Largement réélu en octobre 2015, Ouattara fait adopter un an plus tard une nouvelle Constitution qui enterre « l’ivoirité » et reconnait le pouvoir des rois et chefs coutumiers. La situation sécuritaire du pays, elle, demeure précaire. Au premier semestre 2017, le gouvernement doit faire face à une série de mutineries militaires à Bouaké, Korhogo, Man, San Pedro et Gagnoa, les mutins exigeant des primes et une amélioration de leurs conditions de travail. La situation politique se tend aussi : le PDCI rompt son alliance avec Ouattara, suivi de Soro. Devenu Président de l’Assemblée nationale, l’ancien chef de la rébellion aspire à concourir à la prochaine présidentielle, mais préfère annoncer sa candidature depuis la France, après avoir été accusé de « tentative d’atteinte à l’autorité de l’État », à la suite de la découverte d’armes au siège de son parti. En 2020, Soro est condamné à vingt ans de prison pour une autre affaire : l’achat de sa résidence privée avec des fonds publics, lorsqu’il était Premier ministre.
Ouattara estimant que la limite de deux mandats a été remise à zéro par la nouvelle Constitution, il annonce sa candidature à la présidentielle. Coïncidant avec l’incapacité de Soro et Gbagbo à se présenter, l’annonce déclenche des violences à caractère ethnique (une trentaine de morts) : elles opposent des « Dioulas » pro-gouvernementaux à des opposants Baoulé à Daoukro (fief de Bédié), Agni, Abouré, Dida… Ouattara est finalement réélu à 94 %, avec une participation de 54 % malgré le boycott de l’opposition. Tous les partis concourent en revanche aux législatives de mars 2021, largement remportées par le RDHP, devenu le successeur du RDR en tant que parti présidentiel.

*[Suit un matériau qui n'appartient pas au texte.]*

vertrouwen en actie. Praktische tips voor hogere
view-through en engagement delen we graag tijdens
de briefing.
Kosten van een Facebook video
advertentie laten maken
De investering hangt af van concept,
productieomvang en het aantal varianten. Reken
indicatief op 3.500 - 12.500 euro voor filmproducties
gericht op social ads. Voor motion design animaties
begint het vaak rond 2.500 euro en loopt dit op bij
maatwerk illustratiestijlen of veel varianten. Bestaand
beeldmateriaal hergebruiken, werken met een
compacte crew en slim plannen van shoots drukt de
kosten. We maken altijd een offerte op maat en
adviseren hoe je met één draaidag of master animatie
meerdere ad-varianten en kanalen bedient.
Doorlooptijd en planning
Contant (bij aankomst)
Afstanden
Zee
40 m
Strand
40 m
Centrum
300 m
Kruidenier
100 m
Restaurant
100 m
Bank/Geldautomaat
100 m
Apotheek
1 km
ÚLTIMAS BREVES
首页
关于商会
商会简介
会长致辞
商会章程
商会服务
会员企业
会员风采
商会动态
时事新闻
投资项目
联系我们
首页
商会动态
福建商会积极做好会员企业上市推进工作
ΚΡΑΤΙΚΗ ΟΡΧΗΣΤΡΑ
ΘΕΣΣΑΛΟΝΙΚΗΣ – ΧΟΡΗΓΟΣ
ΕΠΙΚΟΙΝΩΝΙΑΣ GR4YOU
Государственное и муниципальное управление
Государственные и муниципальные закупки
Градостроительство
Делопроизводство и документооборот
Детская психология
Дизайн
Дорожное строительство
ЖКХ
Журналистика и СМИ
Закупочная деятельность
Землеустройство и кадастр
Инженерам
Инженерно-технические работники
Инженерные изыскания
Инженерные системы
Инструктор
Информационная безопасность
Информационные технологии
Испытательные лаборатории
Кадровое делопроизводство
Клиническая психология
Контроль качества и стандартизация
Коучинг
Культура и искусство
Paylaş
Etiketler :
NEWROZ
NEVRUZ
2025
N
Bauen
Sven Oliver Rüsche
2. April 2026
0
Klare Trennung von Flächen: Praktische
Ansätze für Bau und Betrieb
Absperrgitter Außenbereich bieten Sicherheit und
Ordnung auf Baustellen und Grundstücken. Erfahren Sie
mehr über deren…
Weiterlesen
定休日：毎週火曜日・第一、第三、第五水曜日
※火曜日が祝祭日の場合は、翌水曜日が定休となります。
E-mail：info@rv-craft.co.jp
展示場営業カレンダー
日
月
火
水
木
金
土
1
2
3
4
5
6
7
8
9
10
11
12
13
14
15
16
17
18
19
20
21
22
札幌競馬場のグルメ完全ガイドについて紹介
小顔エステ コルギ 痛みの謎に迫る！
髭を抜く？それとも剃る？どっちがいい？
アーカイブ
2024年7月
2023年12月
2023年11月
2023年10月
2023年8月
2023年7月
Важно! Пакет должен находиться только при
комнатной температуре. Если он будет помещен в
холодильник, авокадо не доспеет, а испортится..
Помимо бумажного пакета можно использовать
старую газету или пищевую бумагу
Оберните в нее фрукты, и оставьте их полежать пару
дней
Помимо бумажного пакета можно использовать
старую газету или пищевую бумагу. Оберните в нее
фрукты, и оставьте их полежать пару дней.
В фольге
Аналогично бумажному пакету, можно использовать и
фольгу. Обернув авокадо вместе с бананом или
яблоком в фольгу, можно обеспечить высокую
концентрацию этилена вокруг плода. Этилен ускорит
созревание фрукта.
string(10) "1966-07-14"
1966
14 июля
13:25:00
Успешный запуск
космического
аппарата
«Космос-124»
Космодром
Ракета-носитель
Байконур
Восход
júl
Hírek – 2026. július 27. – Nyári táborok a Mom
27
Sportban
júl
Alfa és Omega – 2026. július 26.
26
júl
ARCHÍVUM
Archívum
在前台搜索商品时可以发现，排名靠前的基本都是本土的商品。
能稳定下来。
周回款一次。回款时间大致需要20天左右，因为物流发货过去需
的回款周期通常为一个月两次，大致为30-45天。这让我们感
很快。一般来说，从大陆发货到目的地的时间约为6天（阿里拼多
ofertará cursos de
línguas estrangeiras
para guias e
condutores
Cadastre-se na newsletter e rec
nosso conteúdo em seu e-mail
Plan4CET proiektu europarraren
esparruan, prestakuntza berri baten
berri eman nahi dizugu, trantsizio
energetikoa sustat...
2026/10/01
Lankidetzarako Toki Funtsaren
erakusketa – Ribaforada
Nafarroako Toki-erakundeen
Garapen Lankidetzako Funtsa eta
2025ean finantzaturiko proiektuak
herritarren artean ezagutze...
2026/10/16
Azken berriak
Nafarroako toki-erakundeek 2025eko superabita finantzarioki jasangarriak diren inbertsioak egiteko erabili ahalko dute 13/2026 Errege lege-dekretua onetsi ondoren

La même année, le chef de l’État reçoit des preuves de réconciliation de la part de Gbagbo. Blanchi des accusations de crime contre l’humanité qui pesaient sur lui, du fait des évènements de 2011, l’ancien Président fait son retour sur la scène politique : exclu du FPI, qui s’est recentré, il fonde sa propre formation, panafricaine et socialiste, le Parti des peuples africains Côte d’Ivoire (PPA-CI). Les élections locales et régionales de l’automne 2023 confirment la recomposition du paysage : le RHDP arrive largement en tête devant le PPA-CI et le PDCI, alliés dans de nombreuses localités, tandis que le FPI est laminé.